_DIRECTIONS FOR THIS TASK_.
Starting at the line containing "Is it true that" and running through the last of the lines below, reproduce those lines with "Training Time" swapped for "Inference Time" and everything else unchanged. Leave the pictures out.
Segment Open
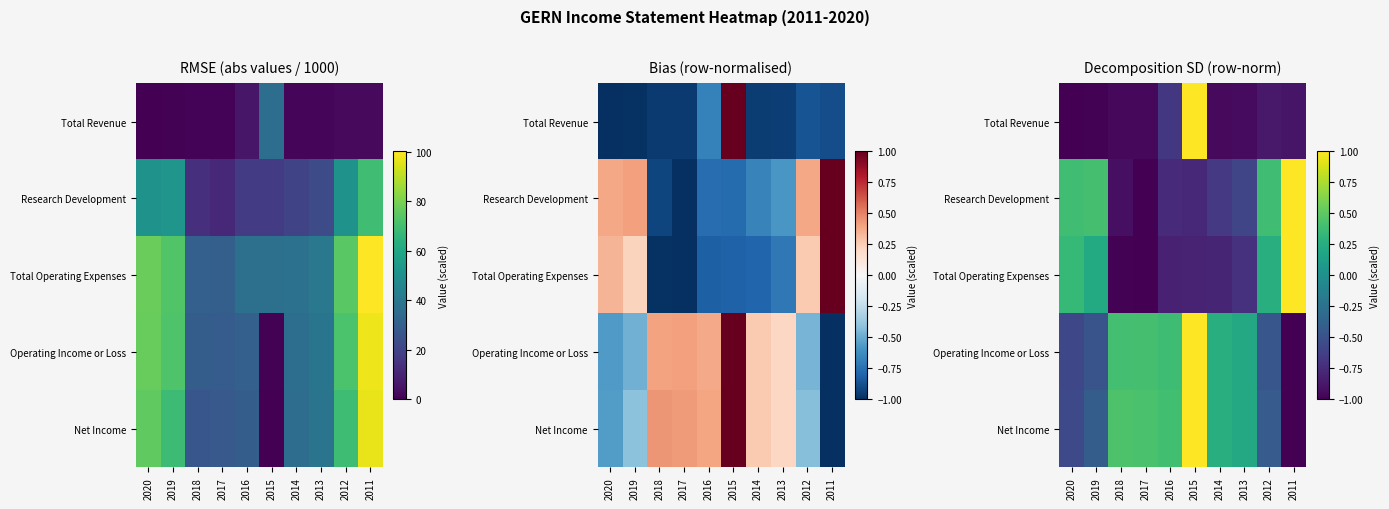

Which label corresponds to the largest value in the chart?

2015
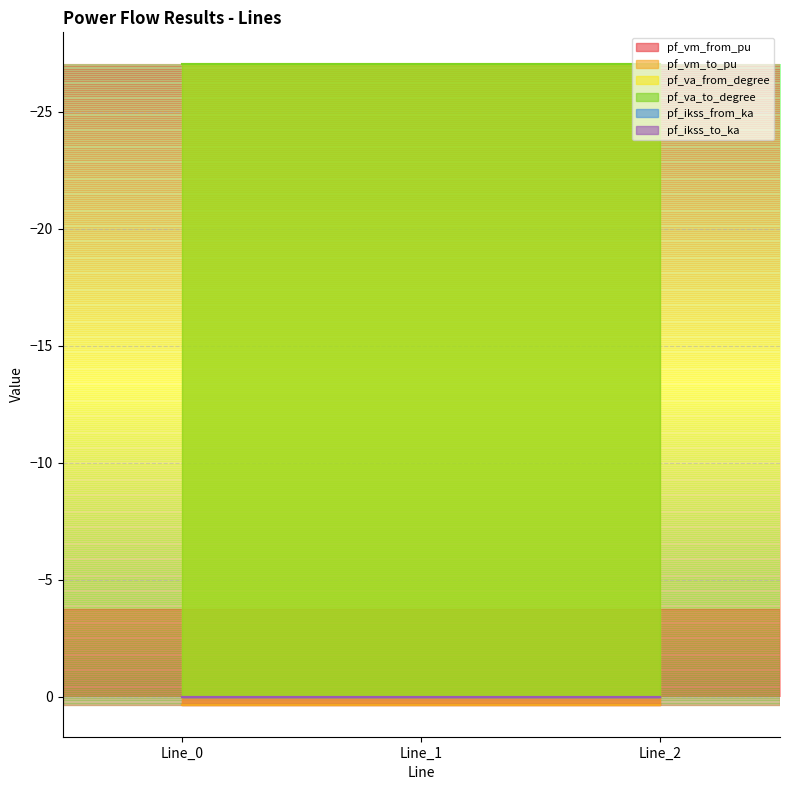

Which category has the highest value in the pf_ikss_to_ka series?

Line_0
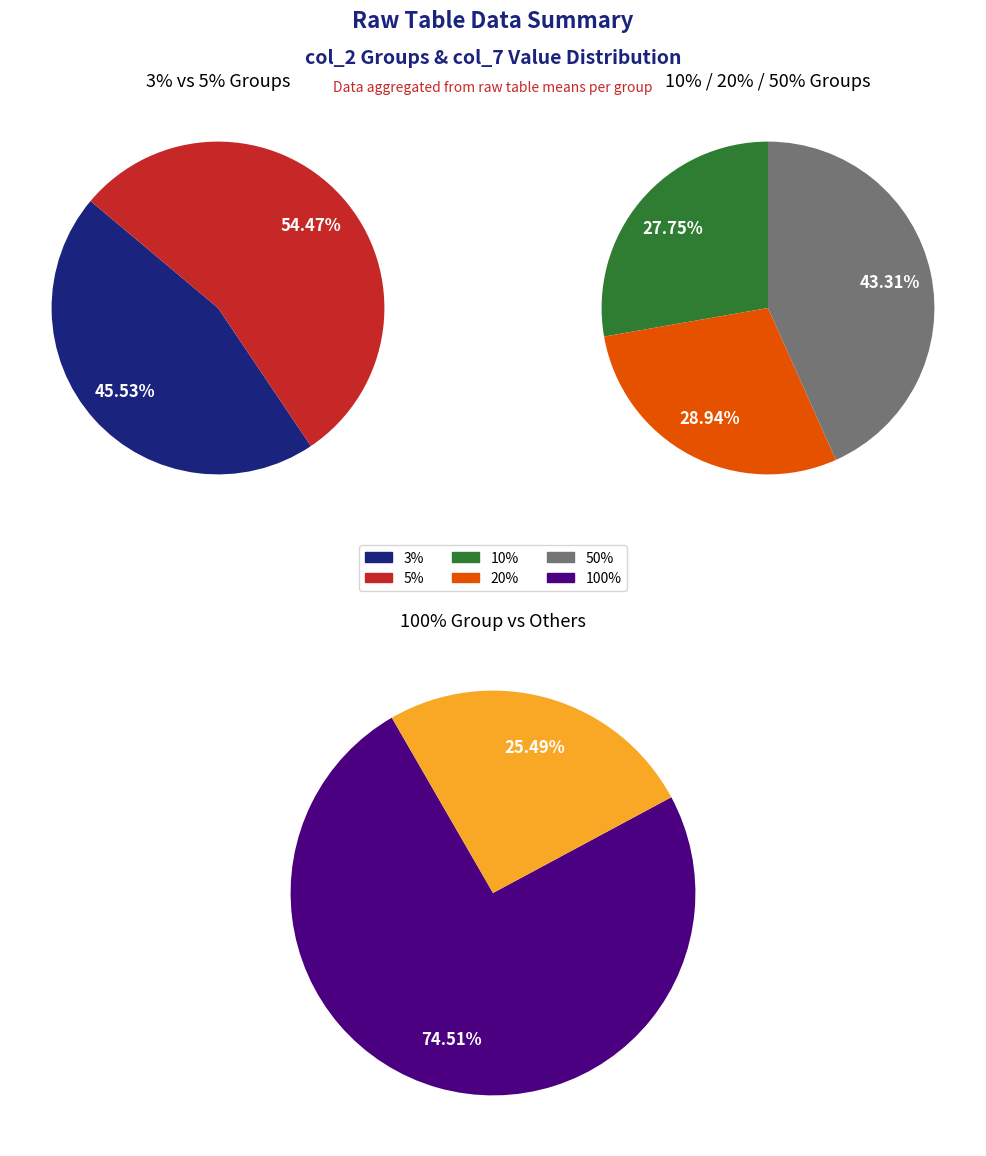

Does 20% represent more than half of the total?

No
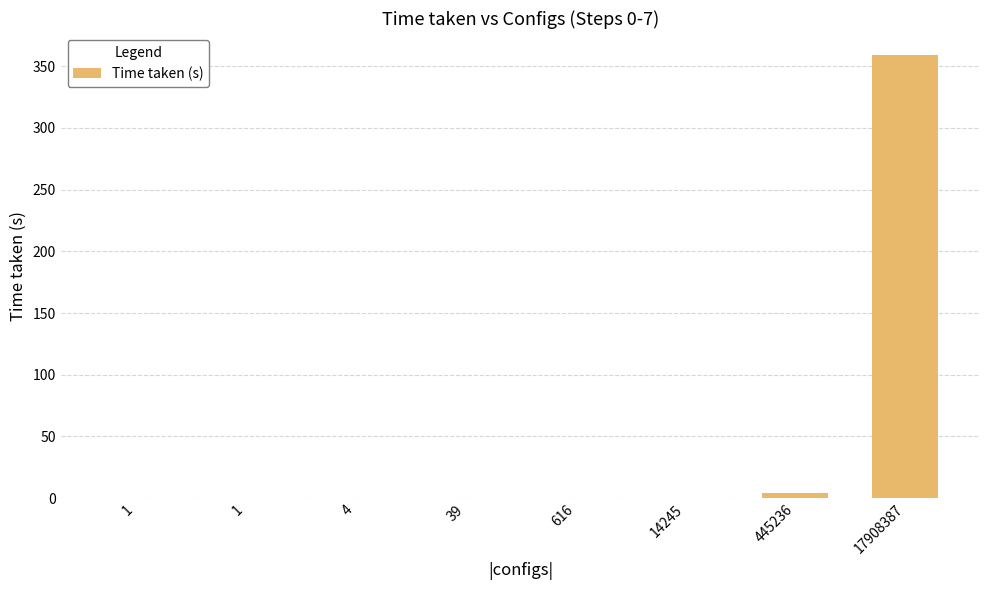

Reading left to right, extract all data points from this chart.

1=0.0	1=0.0	4=0.0	39=0.0	616=0.0	14245=0.1	445236=4.3	17908387=358.9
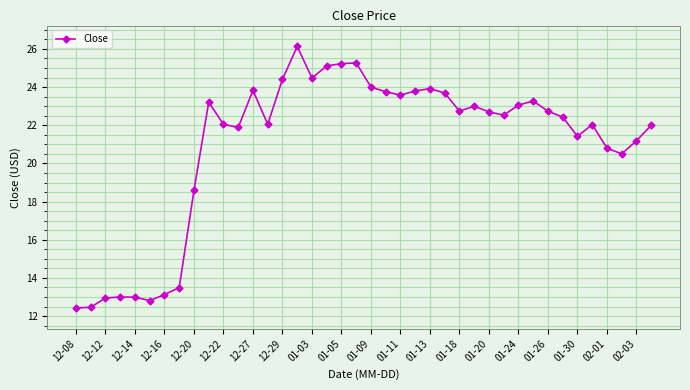

What is the difference between the maximum and second lowest values?

13.7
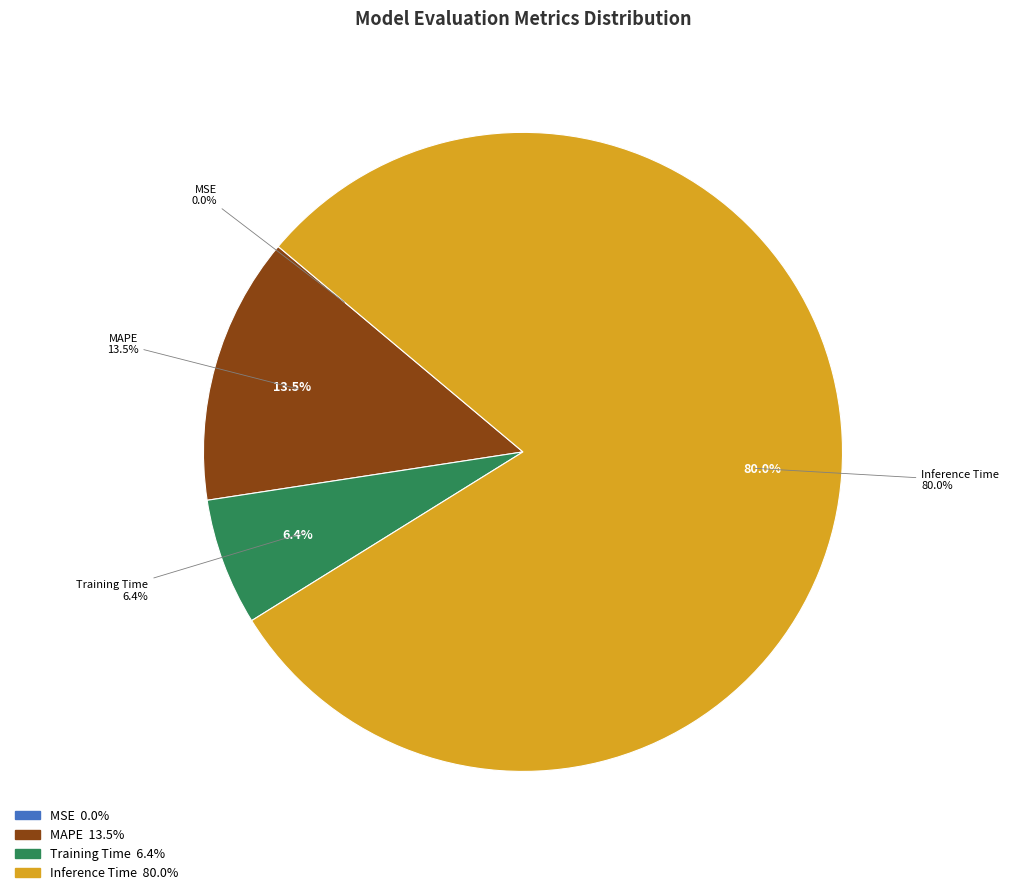

Is it true that Training Time is 6% of the pie?

True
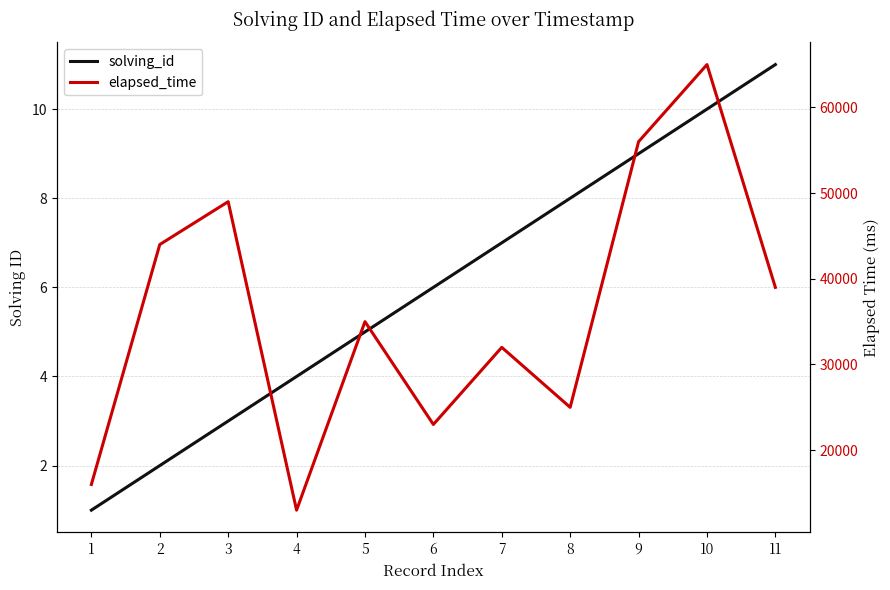

What is the value of the solving_id point at the 11th from the left?

11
Segment Closed
_RESPONSE TO THE TASK_.
Is it true that Inference Time is 6% of the pie?

True

What is the value of the solving_id point at the 11th from the left?

11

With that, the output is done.